— begin —

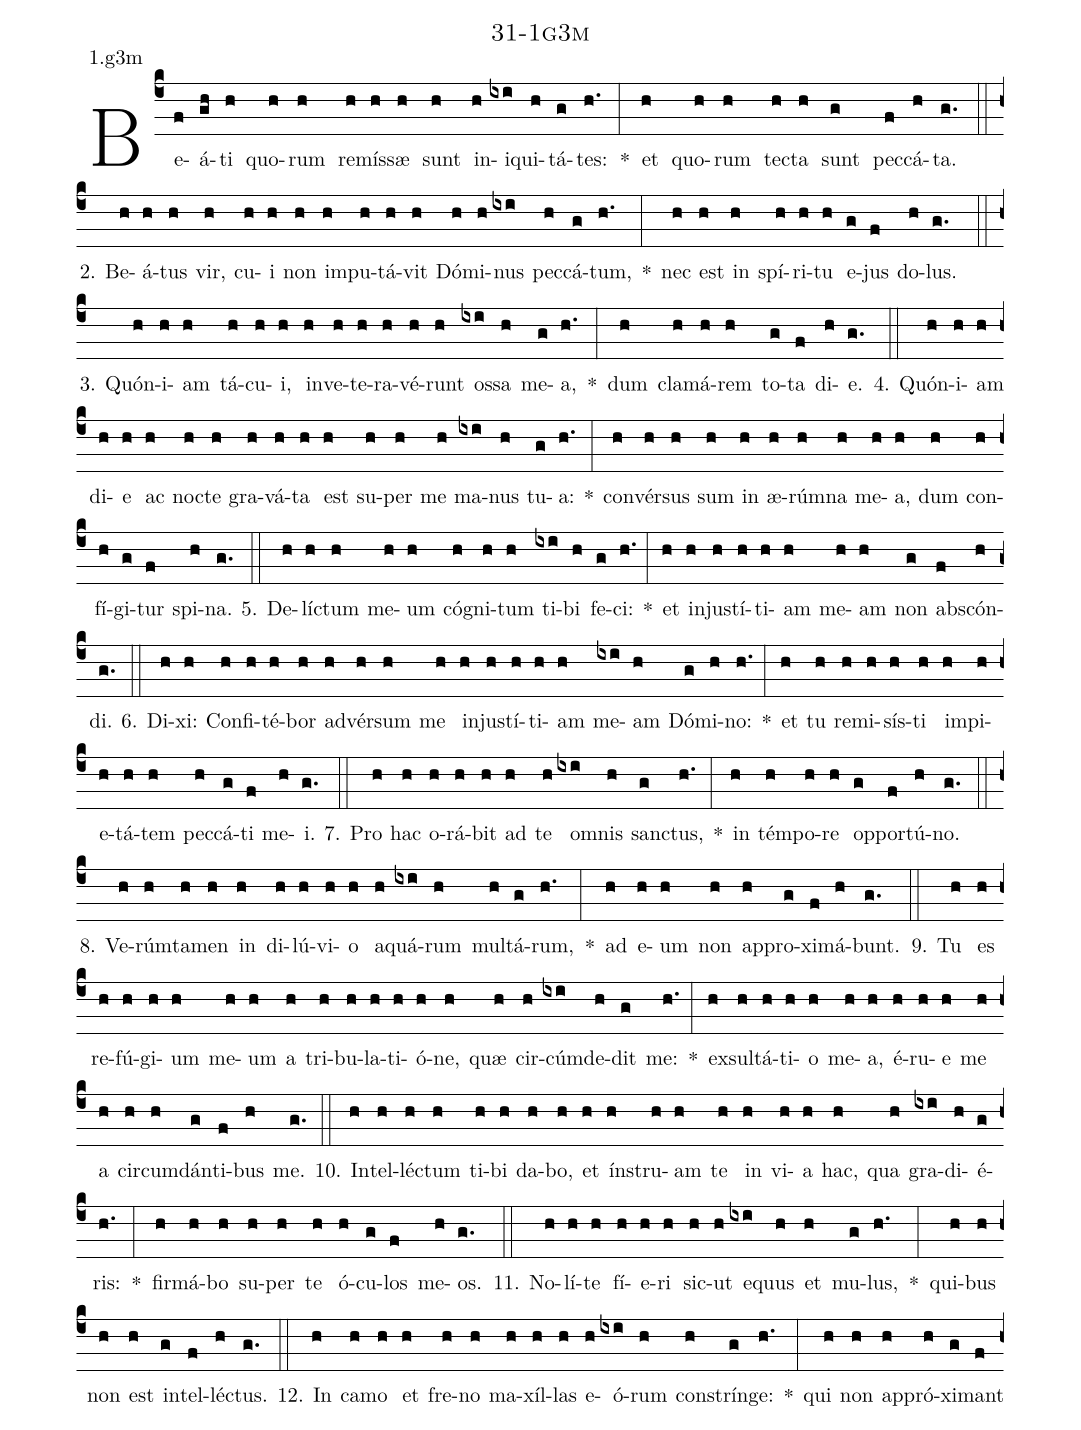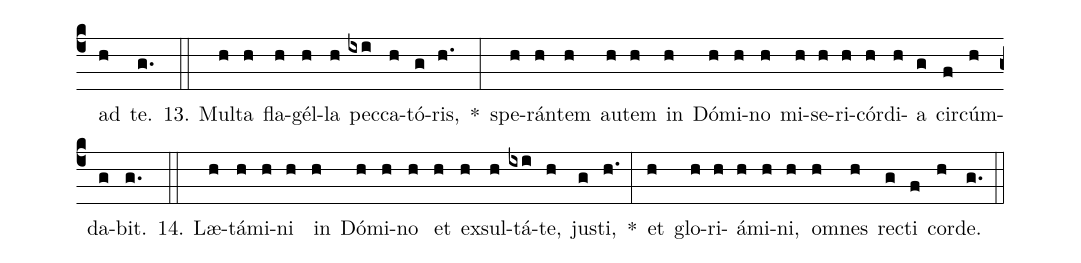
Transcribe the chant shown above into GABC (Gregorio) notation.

name: 31-1g3m;
annotation: 1.g3m;
%%
(c4)Be(f)á(gh)ti(h) quo(h)rum(h) re(h)mís(h)sæ(h) sunt(h) in(h)i(ixi)qui(h)tá(g)tes:(h.) *(:) et(h) quo(h)rum(h) tec(h)ta(h) sunt(g) pec(f)cá(h)ta.(g.) (::)
2. Be(h)á(h)tus(h) vir,(h) cu(h)i(h) non(h) im(h)pu(h)tá(h)vit(h) Dó(h)mi(h)nus(ixi) pec(h)cá(g)tum,(h.) *(:) nec(h) est(h) in(h) spí(h)ri(h)tu(h) e(g)jus(f) do(h)lus.(g.) (::)
3. Quón(h)i(h)am(h) tá(h)cu(h)i,(h) in(h)ve(h)te(h)ra(h)vé(h)runt(h) os(ixi)sa(h) me(g)a,(h.) *(:) dum(h) cla(h)má(h)rem(h) to(g)ta(f) di(h)e.(g.) (::)
4. Quón(h)i(h)am(h) di(h)e(h) ac(h) noc(h)te(h) gra(h)vá(h)ta(h) est(h) su(h)per(h) me(h) ma(ixi)nus(h) tu(g)a:(h.) *(:) con(h)vér(h)sus(h) sum(h) in(h) æ(h)rúm(h)na(h) me(h)a,(h) dum(h) con(h)fí(h)gi(g)tur(f) spi(h)na.(g.) (::)
5. De(h)líc(h)tum(h) me(h)um(h) có(h)gni(h)tum(h) ti(ixi)bi(h) fe(g)ci:(h.) *(:) et(h) in(h)jus(h)tí(h)ti(h)am(h) me(h)am(h) non(g) abs(f)cón(h)di.(g.) (::)
6. Di(h)xi:(h) Con(h)fi(h)té(h)bor(h) ad(h)vér(h)sum(h) me(h) in(h)jus(h)tí(h)ti(h)am(h) me(ixi)am(h) Dó(g)mi(h)no:(h.) *(:) et(h) tu(h) re(h)mi(h)sís(h)ti(h) im(h)pi(h)e(h)tá(h)tem(h) pec(h)cá(g)ti(f) me(h)i.(g.) (::)
7. Pro(h) hac(h) o(h)rá(h)bit(h) ad(h) te(h) om(ixi)nis(h) sanc(g)tus,(h.) *(:) in(h) tém(h)po(h)re(h) op(g)por(f)tú(h)no.(g.) (::)
8. Ve(h)rúm(h)ta(h)men(h) in(h) di(h)lú(h)vi(h)o(h) a(h)quá(ixi)rum(h) mul(h)tá(g)rum,(h.) *(:) ad(h) e(h)um(h) non(h) ap(h)pro(g)xi(f)má(h)bunt.(g.) (::)
9. Tu(h) es(h) re(h)fú(h)gi(h)um(h) me(h)um(h) a(h) tri(h)bu(h)la(h)ti(h)ó(h)ne,(h) quæ(h) cir(h)cúm(ixi)de(h)dit(g) me:(h.) *(:) ex(h)sul(h)tá(h)ti(h)o(h) me(h)a,(h) é(h)ru(h)e(h) me(h) a(h) cir(h)cum(h)dán(g)ti(f)bus(h) me.(g.) (::)
10. In(h)tel(h)léc(h)tum(h) ti(h)bi(h) da(h)bo,(h) et(h) ín(h)stru(h)am(h) te(h) in(h) vi(h)a(h) hac,(h) qua(h) gra(ixi)di(h)é(g)ris:(h.) *(:) fir(h)má(h)bo(h) su(h)per(h) te(h) ó(h)cu(g)los(f) me(h)os.(g.) (::)
11. No(h)lí(h)te(h) fí(h)e(h)ri(h) sic(h)ut(h) e(ixi)quus(h) et(h) mu(g)lus,(h.) *(:) qui(h)bus(h) non(h) est(h) in(g)tel(f)léc(h)tus.(g.) (::)
12. In(h) ca(h)mo(h) et(h) fre(h)no(h) ma(h)xíl(h)las(h) e(h)ó(ixi)rum(h) con(h)strín(g)ge:(h.) *(:) qui(h) non(h) ap(h)pró(h)xi(g)mant(f) ad(h) te.(g.) (::)
13. Mul(h)ta(h) fla(h)gél(h)la(h) pec(ixi)ca(h)tó(g)ris,(h.) *(:) spe(h)rán(h)tem(h) au(h)tem(h) in(h) Dó(h)mi(h)no(h) mi(h)se(h)ri(h)cór(h)di(h)a(g) cir(f)cúm(h)da(g)bit.(g.) (::)
14. Læ(h)tá(h)mi(h)ni(h) in(h) Dó(h)mi(h)no(h) et(h) ex(h)sul(h)tá(ixi)te,(h) jus(g)ti,(h.) *(:) et(h) glo(h)ri(h)á(h)mi(h)ni,(h) om(h)nes(h) rec(g)ti(f) cor(h)de.(g.) (::)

— end —

Copy out every line of the records above character for character, leaving out the pictures.

▶ **SOLUTION TO THIS PROBLEM**
Transcribe the chant shown above into GABC (Gregorio) notation.

name: 31-1g3m;
annotation: 1.g3m;
%%
(c4)Be(f)á(gh)ti(h) quo(h)rum(h) re(h)mís(h)sæ(h) sunt(h) in(h)i(ixi)qui(h)tá(g)tes:(h.) *(:) et(h) quo(h)rum(h) tec(h)ta(h) sunt(g) pec(f)cá(h)ta.(g.) (::)
2. Be(h)á(h)tus(h) vir,(h) cu(h)i(h) non(h) im(h)pu(h)tá(h)vit(h) Dó(h)mi(h)nus(ixi) pec(h)cá(g)tum,(h.) *(:) nec(h) est(h) in(h) spí(h)ri(h)tu(h) e(g)jus(f) do(h)lus.(g.) (::)
3. Quón(h)i(h)am(h) tá(h)cu(h)i,(h) in(h)ve(h)te(h)ra(h)vé(h)runt(h) os(ixi)sa(h) me(g)a,(h.) *(:) dum(h) cla(h)má(h)rem(h) to(g)ta(f) di(h)e.(g.) (::)
4. Quón(h)i(h)am(h) di(h)e(h) ac(h) noc(h)te(h) gra(h)vá(h)ta(h) est(h) su(h)per(h) me(h) ma(ixi)nus(h) tu(g)a:(h.) *(:) con(h)vér(h)sus(h) sum(h) in(h) æ(h)rúm(h)na(h) me(h)a,(h) dum(h) con(h)fí(h)gi(g)tur(f) spi(h)na.(g.) (::)
5. De(h)líc(h)tum(h) me(h)um(h) có(h)gni(h)tum(h) ti(ixi)bi(h) fe(g)ci:(h.) *(:) et(h) in(h)jus(h)tí(h)ti(h)am(h) me(h)am(h) non(g) abs(f)cón(h)di.(g.) (::)
6. Di(h)xi:(h) Con(h)fi(h)té(h)bor(h) ad(h)vér(h)sum(h) me(h) in(h)jus(h)tí(h)ti(h)am(h) me(ixi)am(h) Dó(g)mi(h)no:(h.) *(:) et(h) tu(h) re(h)mi(h)sís(h)ti(h) im(h)pi(h)e(h)tá(h)tem(h) pec(h)cá(g)ti(f) me(h)i.(g.) (::)
7. Pro(h) hac(h) o(h)rá(h)bit(h) ad(h) te(h) om(ixi)nis(h) sanc(g)tus,(h.) *(:) in(h) tém(h)po(h)re(h) op(g)por(f)tú(h)no.(g.) (::)
8. Ve(h)rúm(h)ta(h)men(h) in(h) di(h)lú(h)vi(h)o(h) a(h)quá(ixi)rum(h) mul(h)tá(g)rum,(h.) *(:) ad(h) e(h)um(h) non(h) ap(h)pro(g)xi(f)má(h)bunt.(g.) (::)
9. Tu(h) es(h) re(h)fú(h)gi(h)um(h) me(h)um(h) a(h) tri(h)bu(h)la(h)ti(h)ó(h)ne,(h) quæ(h) cir(h)cúm(ixi)de(h)dit(g) me:(h.) *(:) ex(h)sul(h)tá(h)ti(h)o(h) me(h)a,(h) é(h)ru(h)e(h) me(h) a(h) cir(h)cum(h)dán(g)ti(f)bus(h) me.(g.) (::)
10. In(h)tel(h)léc(h)tum(h) ti(h)bi(h) da(h)bo,(h) et(h) ín(h)stru(h)am(h) te(h) in(h) vi(h)a(h) hac,(h) qua(h) gra(ixi)di(h)é(g)ris:(h.) *(:) fir(h)má(h)bo(h) su(h)per(h) te(h) ó(h)cu(g)los(f) me(h)os.(g.) (::)
11. No(h)lí(h)te(h) fí(h)e(h)ri(h) sic(h)ut(h) e(ixi)quus(h) et(h) mu(g)lus,(h.) *(:) qui(h)bus(h) non(h) est(h) in(g)tel(f)léc(h)tus.(g.) (::)
12. In(h) ca(h)mo(h) et(h) fre(h)no(h) ma(h)xíl(h)las(h) e(h)ó(ixi)rum(h) con(h)strín(g)ge:(h.) *(:) qui(h) non(h) ap(h)pró(h)xi(g)mant(f) ad(h) te.(g.) (::)
13. Mul(h)ta(h) fla(h)gél(h)la(h) pec(ixi)ca(h)tó(g)ris,(h.) *(:) spe(h)rán(h)tem(h) au(h)tem(h) in(h) Dó(h)mi(h)no(h) mi(h)se(h)ri(h)cór(h)di(h)a(g) cir(f)cúm(h)da(g)bit.(g.) (::)
14. Læ(h)tá(h)mi(h)ni(h) in(h) Dó(h)mi(h)no(h) et(h) ex(h)sul(h)tá(ixi)te,(h) jus(g)ti,(h.) *(:) et(h) glo(h)ri(h)á(h)mi(h)ni,(h) om(h)nes(h) rec(g)ti(f) cor(h)de.(g.) (::)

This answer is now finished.